A few days ago I made an early morning wander through our yard and marveled at the tiny buds of lettuce and green beans bravely pushing above the brown earth. Amazing isn’t it, that plants and flowers emerge to full-blown beauty from seemingly insignificant, nearly invisible and unlikely beginnings.
Lettuce seeds are very small and completely camouflaged when they are dropped into waiting rows in the dirt. How can that wee bit of organic “crispy” yield such a huge, harvest of summer salad? And the carrot seeds- equally tiny, equally unpromising give us what Beloved Spouse, THE family gardener, calls a “tonnage crop.” We eat so many pounds of carrots all winter it is astonishing when compared to the few grams weight of seed that was planted.
And then consider the flower beds’ denizens. Iris, columbines, daisies, tulips, and hostas all withered and disappeared over the winter. The thumbs of flower beds poking into the matted brown remnants of lawn are punctuated only by gawky dead twigs of rose bushes. Shapeless mounds of rumpled brown and gray earth–tattered remains of last summer’s glory–seem unlikely to have any life, let alone beauty within. Then comes spring. Warmer days, sunshine and gentle rains bring the tiny signs of life from the barren clods. Tulip, iris and hosta nubbins poke up. Little green knobs declare that columbines and daisies are wakening to a new and glorious season. THE gardener, decked in warm jacket against the bite of early spring wind, has shoveled, hoed, raked and planted the rectangle of organic detritus into rows. Wee bits of life promised in seed-packet pictures have been deposited and now are marching in hopeful green rows. They are soldiering their way to vegetable profusion.

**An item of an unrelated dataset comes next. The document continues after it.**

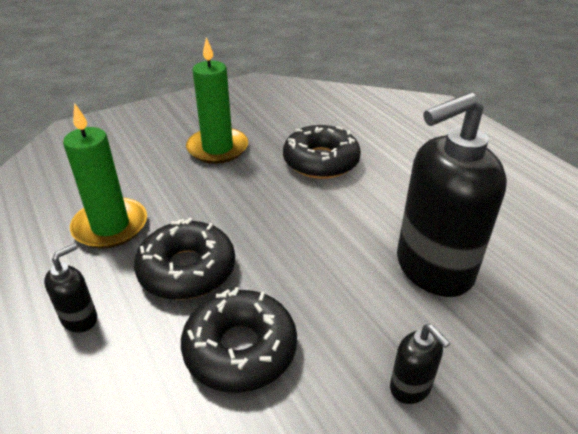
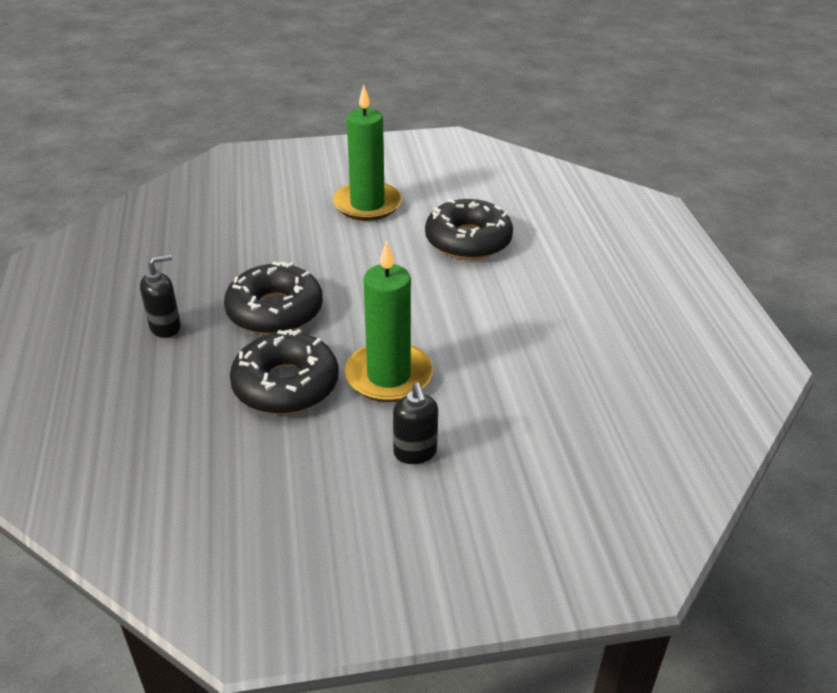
camera: 20 degrees right, 0 degrees up
(110, 226) = (226, 257): green candle -> green candle (388, 376)
(433, 268) = (510, 368): black soap dispenser -> none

So it is with our lives. Often great accomplishments start in small, nearly invisible ways. Consider the small box Beloved Spouse has. It is a rough cardboard shipping container—with “garden stuff” written on one end with magic marker. It contains a big collection of seed packets: opened and unopened. Packets are dated from this year and several previous years’ plantings. The opened ones have made their way to the garden rows and the unopened ones linger in the box with “I’m not sure why I bought this variety” or “This is a great kind of cucumber- I don’t want to forget which kind I used.” Each packet contains hundreds of un-used possibilities. Similarly, our lives have many seeds of creative projects that we overlook, discard or deem unworthy of our time and effort.
I’m pondering several things as possible “new crops.” Calligraphy projects to letter, books to write, and quilts to make. The ideas are tiny and seem pretty un-promising just now. If I plant them into the days I have been given, water and tend the little seeds of inspiration, who knows what kind of yield I may see.
QUESTION: What project or plan is lying in your subconscious waiting to be planted?